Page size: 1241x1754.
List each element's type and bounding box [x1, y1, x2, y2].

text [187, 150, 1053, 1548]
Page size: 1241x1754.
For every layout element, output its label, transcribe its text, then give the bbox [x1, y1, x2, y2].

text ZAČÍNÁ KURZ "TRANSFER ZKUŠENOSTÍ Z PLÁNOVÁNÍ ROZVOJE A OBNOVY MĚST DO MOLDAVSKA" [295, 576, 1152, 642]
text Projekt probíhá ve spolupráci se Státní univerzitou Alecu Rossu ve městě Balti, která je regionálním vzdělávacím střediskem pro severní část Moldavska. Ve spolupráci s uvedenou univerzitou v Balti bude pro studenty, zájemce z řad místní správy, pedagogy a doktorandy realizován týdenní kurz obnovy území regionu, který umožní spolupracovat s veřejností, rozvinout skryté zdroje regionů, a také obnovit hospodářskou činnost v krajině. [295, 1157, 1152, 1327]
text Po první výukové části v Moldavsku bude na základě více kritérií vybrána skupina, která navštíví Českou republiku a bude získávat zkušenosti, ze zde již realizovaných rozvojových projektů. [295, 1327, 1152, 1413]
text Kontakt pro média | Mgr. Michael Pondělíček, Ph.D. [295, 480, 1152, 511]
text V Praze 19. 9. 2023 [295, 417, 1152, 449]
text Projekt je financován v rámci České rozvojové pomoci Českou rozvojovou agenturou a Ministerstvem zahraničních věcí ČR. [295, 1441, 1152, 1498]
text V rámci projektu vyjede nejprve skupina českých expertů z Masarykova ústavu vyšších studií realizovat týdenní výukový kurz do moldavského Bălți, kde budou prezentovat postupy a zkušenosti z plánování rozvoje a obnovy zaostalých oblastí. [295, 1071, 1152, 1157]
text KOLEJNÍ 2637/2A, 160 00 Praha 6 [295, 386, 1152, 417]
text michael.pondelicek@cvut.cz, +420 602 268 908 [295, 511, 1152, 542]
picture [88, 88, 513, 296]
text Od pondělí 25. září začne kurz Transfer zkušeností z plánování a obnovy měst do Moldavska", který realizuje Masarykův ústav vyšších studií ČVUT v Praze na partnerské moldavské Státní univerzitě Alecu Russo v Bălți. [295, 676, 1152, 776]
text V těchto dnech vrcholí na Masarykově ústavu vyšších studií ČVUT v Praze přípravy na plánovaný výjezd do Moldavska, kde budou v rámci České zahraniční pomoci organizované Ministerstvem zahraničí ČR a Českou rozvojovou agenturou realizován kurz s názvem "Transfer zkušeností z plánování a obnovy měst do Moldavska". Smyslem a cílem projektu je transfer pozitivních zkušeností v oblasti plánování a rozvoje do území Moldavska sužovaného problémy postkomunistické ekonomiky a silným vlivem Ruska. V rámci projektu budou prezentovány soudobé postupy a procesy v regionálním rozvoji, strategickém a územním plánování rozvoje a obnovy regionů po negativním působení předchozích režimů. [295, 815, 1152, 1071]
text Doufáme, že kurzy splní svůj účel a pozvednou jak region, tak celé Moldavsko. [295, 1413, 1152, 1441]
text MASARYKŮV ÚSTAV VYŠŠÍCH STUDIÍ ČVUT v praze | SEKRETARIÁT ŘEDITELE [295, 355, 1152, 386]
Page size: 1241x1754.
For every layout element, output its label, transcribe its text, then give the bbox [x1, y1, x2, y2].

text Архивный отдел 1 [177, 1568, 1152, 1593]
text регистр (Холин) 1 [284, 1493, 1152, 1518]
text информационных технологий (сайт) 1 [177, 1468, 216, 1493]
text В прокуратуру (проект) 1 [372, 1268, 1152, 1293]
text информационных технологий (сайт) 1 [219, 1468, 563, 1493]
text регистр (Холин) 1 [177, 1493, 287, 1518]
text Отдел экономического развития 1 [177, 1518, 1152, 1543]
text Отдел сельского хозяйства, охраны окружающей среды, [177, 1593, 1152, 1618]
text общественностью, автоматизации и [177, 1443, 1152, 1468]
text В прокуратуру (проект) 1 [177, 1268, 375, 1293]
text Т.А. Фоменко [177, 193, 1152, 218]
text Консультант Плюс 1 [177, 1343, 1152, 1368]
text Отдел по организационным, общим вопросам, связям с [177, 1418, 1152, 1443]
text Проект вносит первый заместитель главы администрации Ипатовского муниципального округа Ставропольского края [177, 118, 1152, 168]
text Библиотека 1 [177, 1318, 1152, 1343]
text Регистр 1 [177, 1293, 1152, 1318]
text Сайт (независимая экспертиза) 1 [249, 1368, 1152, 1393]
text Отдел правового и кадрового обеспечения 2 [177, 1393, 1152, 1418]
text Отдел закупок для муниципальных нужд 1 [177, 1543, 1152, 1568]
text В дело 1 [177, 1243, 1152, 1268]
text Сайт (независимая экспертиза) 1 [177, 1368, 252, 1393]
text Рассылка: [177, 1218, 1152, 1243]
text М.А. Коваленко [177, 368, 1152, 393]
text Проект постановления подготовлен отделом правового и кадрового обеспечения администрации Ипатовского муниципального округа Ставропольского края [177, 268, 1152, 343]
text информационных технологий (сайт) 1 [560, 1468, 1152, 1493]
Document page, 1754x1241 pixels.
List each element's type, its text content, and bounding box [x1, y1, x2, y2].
───
(Aim of the task):
Select and copy each line from the data that includes the word "обеспечения".

(Written solution):
text Отдел правового и кадрового обеспечения 2 [177, 1393, 1152, 1418]
text Проект постановления подготовлен отделом правового и кадрового обеспечения администрации Ипатовского муниципального округа Ставропольского края [177, 268, 1152, 343]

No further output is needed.